Saved entries:
---*---

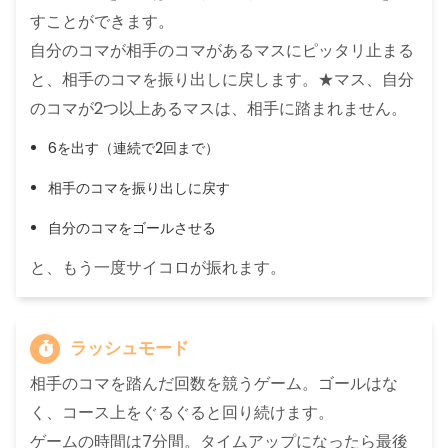
すことができます。
自分のコマが相手のコマがあるマスにピッタリ止まる
と、相手のコマを振り出しに戻します。★マス、自分
のコマが2つ以上あるマスは、相手に踏まれません。
6を出す（連続で2回まで）
相手のコマを振り出しに戻す
自分のコマをゴールさせる
と、もう一度サイコロが振れます。
ラッシュモード
相手のコマを踏んだ回数を競うゲーム。ゴールはな
く、コース上をぐるぐると回り続けます。
ゲームの時間は7分間。タイムアップになったら最後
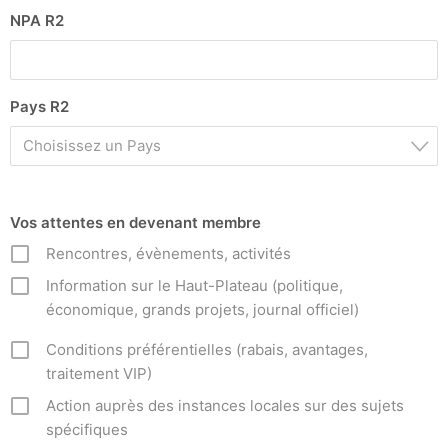
NPA R2
Pays R2
Choisissez un Pays
Vos attentes en devenant membre
Rencontres, évènements, activités
Information sur le Haut-Plateau (politique,
économique, grands projets, journal officiel)
Conditions préférentielles (rabais, avantages,
traitement VIP)
Action auprès des instances locales sur des sujets
spécifiques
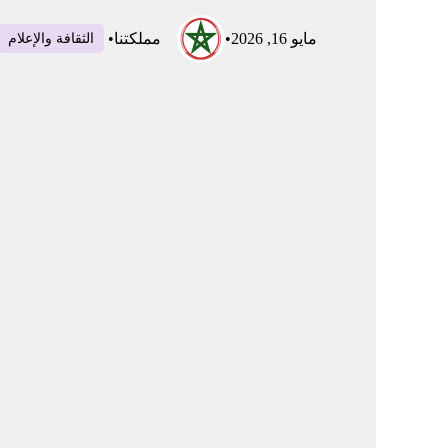
مايو 16, 2026
•
مملكتنا
•
الثقافة والإعلام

---*---

**Written task**
Lay out every line of text from all the saved entries as a Markdown table with the columns "No." and "Line," numbering the rows and skipping blank lines. Leave the pictures out.

**Output for this exercise**
| No. | Line |
|---|---|
| 1 | すことができます。 |
| 2 | 自分のコマが相手のコマがあるマスにピッタリ止まる |
| 3 | と、相手のコマを振り出しに戻します。★マス、自分 |
| 4 | のコマが2つ以上あるマスは、相手に踏まれません。 |
| 5 | 6を出す（連続で2回まで） |
| 6 | 相手のコマを振り出しに戻す |
| 7 | 自分のコマをゴールさせる |
| 8 | と、もう一度サイコロが振れます。 |
| 9 | ラッシュモード |
| 10 | 相手のコマを踏んだ回数を競うゲーム。ゴールはな |
| 11 | く、コース上をぐるぐると回り続けます。 |
| 12 | ゲームの時間は7分間。タイムアップになったら最後 |
| 13 | NPA R2 |
| 14 | Pays R2 |
| 15 | Choisissez un Pays |
| 16 | Vos attentes en devenant membre |
| 17 | Rencontres, évènements, activités |
| 18 | Information sur le Haut-Plateau (politique, |
| 19 | économique, grands projets, journal officiel) |
| 20 | Conditions préférentielles (rabais, avantages, |
| 21 | traitement VIP) |
| 22 | Action auprès des instances locales sur des sujets |
| 23 | spécifiques |
| 24 | مايو 16, 2026 |
| 25 | • |
| 26 | مملكتنا |
| 27 | • |
| 28 | الثقافة والإعلام |